## Instruções de trabalho
- A) Transcreva o trecho da notícia sobre a morte da idosa em Bayeux que vai de "A morte da idosa" até "dos exames periciais.", incluindo ambos.
- B) Segundo a notícia sobre a morte da idosa em Bayeux, que sinais os laudos iniciais não identificaram no corpo da vítima? Liste todos.

## Trecho do documento
--------------------

A morte da idosa Milce Daniel Pessoa, de 72 anos, encontrada em uma área de mata no município de Bayeux, continua cercada de questionamentos. A família afirma viver momentos de angústia enquanto aguarda a conclusão das investigações e dos exames periciais.
Em entrevista concedida nesta sexta-feira (8), a filha da vítima, Suênia Pessoa, declarou que o principal sentimento da família é de incerteza diante das circunstâncias do caso. Segundo ela, ainda não há explicações claras sobre como a idosa teria chegado até a região onde o corpo foi localizado.
De acordo com Suênia, a mãe possuía plena lucidez e apresentava dificuldades de locomoção compatíveis com a idade, o que, na visão da família, tornaria improvável que ela tivesse conseguido chegar sozinha ao local de difícil acesso.
As declarações ocorreram no mesmo dia em que o Instituto de Polícia Científica da Paraíba divulgou os primeiros resultados dos exames realizados no corpo da vítima. Segundo o diretor do Instituto Médico Legal, os laudos iniciais não identificaram sinais aparentes de violência física, violência sexual ou envenenamento.
A perícia informou ainda que o corpo já estava em avançado estado de decomposição quando foi encontrado, o que dificulta parte das análises técnicas. Apesar disso, os investigadores reforçam que a causa da morte permanece indefinida até a conclusão dos exames complementares.
O diretor do IML destacou que resultados negativos em exames preliminares não descartam completamente outras possibilidades, já que determinadas situações podem não deixar marcas evidentes no corpo.
Enquanto a investigação avança, familiares seguem cobrando respostas e esperam que os próximos laudos possam esclarecer o que realmente aconteceu com a idosa nos momentos anteriores à sua morte.

--------------------

## Registros contidos em um conjunto de dados
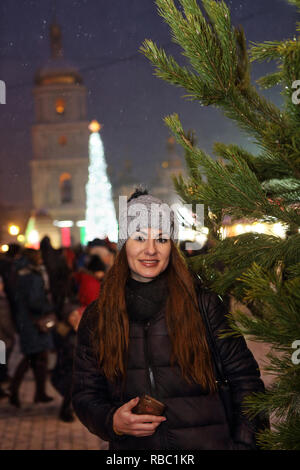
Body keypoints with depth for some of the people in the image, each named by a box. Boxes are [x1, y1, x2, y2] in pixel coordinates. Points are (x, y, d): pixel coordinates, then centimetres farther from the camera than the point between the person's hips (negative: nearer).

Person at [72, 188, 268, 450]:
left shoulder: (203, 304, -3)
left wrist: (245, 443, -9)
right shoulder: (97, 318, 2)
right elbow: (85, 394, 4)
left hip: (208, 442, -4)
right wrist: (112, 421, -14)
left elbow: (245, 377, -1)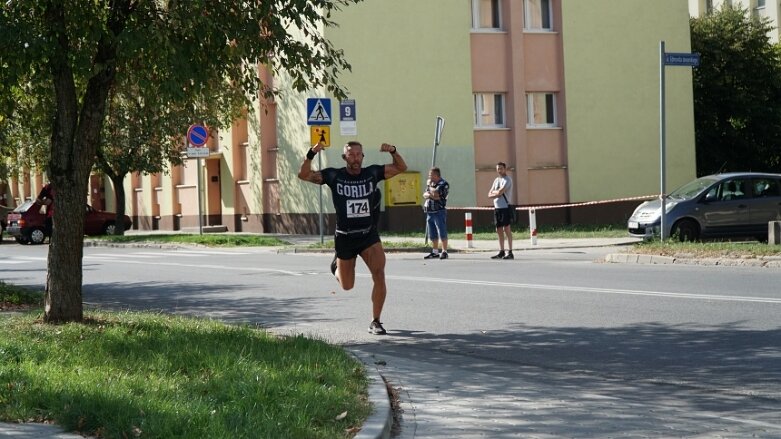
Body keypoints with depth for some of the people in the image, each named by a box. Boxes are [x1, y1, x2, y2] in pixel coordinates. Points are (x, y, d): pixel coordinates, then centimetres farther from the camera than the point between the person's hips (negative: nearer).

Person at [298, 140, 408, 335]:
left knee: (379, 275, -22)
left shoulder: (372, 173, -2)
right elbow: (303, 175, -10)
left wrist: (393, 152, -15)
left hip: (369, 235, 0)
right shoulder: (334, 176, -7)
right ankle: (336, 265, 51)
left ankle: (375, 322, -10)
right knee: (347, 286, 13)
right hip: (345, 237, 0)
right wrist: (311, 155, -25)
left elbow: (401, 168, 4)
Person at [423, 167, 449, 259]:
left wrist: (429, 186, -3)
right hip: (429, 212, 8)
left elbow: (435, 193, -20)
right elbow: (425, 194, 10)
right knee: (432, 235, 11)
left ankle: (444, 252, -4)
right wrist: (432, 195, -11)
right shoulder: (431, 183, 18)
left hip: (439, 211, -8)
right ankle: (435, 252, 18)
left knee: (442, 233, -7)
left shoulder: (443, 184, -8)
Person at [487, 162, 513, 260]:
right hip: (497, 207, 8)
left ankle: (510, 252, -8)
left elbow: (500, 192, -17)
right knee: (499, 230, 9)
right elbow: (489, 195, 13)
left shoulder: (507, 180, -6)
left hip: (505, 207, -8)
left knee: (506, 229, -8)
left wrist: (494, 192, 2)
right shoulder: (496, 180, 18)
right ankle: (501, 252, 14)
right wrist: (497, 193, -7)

--------------------

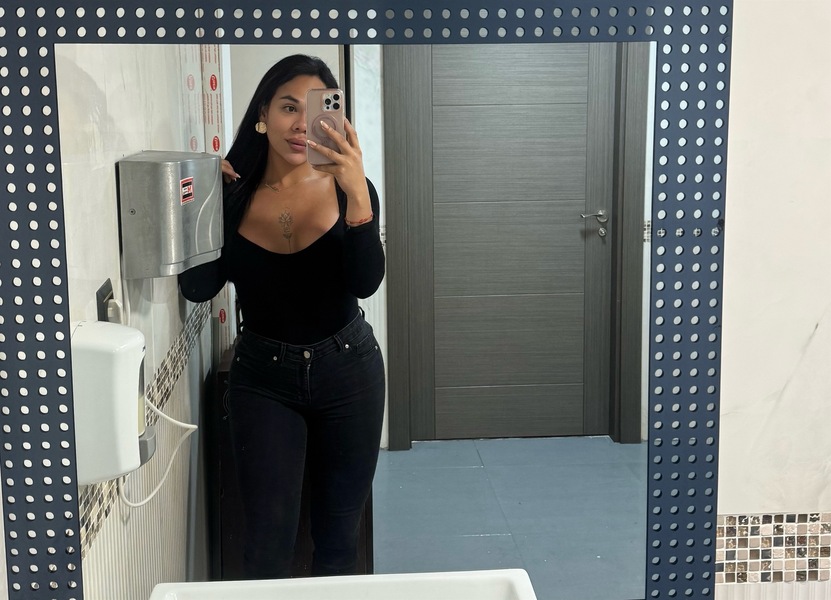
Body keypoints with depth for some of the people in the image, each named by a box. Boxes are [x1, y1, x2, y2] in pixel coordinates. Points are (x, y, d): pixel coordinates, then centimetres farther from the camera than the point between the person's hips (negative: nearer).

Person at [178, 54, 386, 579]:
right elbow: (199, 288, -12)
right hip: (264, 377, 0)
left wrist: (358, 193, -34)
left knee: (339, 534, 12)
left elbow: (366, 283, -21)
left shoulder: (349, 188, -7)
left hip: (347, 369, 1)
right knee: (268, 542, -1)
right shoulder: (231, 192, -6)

--------------------

## Respostas por tarefa
- A)
A morte da idosa Milce Daniel Pessoa, de 72 anos, encontrada em uma área de mata no município de Bayeux, continua cercada de questionamentos. A família afirma viver momentos de angústia enquanto aguarda a conclusão das investigações e dos exames periciais.

- B)
- Violência física
- Violência sexual
- Envenenamento